── Data for review ──

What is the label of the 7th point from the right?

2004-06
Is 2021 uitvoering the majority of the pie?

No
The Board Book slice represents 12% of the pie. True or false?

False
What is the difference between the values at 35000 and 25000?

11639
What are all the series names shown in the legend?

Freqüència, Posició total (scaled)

───
── Data for review ──

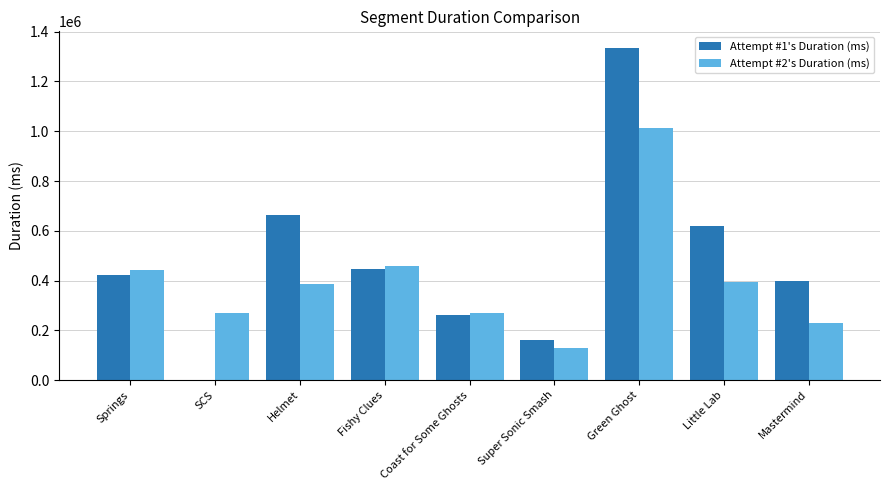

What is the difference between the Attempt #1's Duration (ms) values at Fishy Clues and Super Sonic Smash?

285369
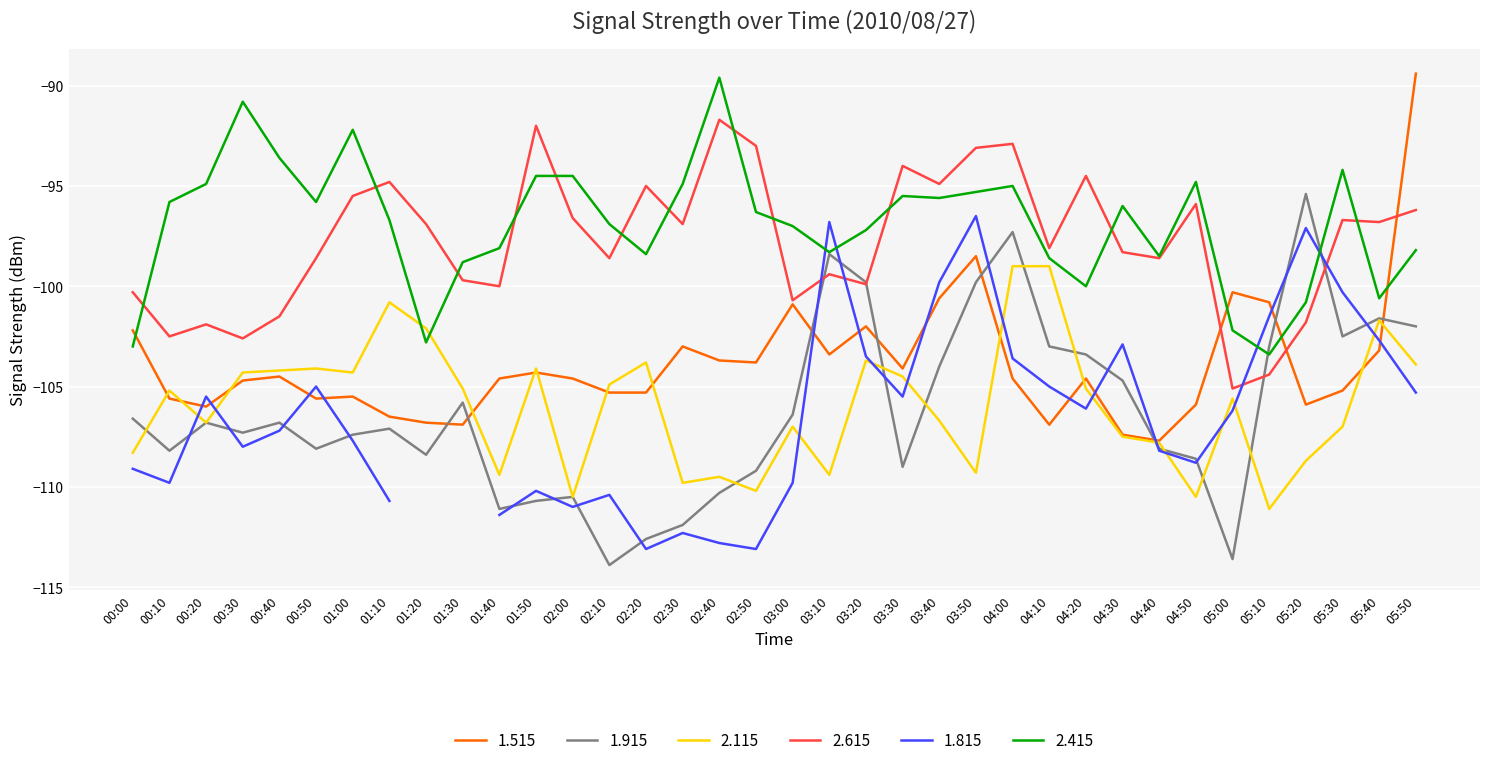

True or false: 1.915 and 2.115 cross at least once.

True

───

### [To-do item]
Arrange the part of the listing that opens with the line containing "What is the label" and closes with the line containing "What are all" as a Markdown table with the columns No. and Text. Give each nonblank line its own row, numbered in order, and include both end lines.

### [Result for this task]
| No. | Text |
|---|---|
| 1 | What is the label of the 7th point from the right? |
| 2 | 2004-06 |
| 3 | Is 2021 uitvoering the majority of the pie? |
| 4 | No |
| 5 | The Board Book slice represents 12% of the pie. True or false? |
| 6 | False |
| 7 | What is the difference between the values at 35000 and 25000? |
| 8 | 11639 |
| 9 | What are all the series names shown in the legend? |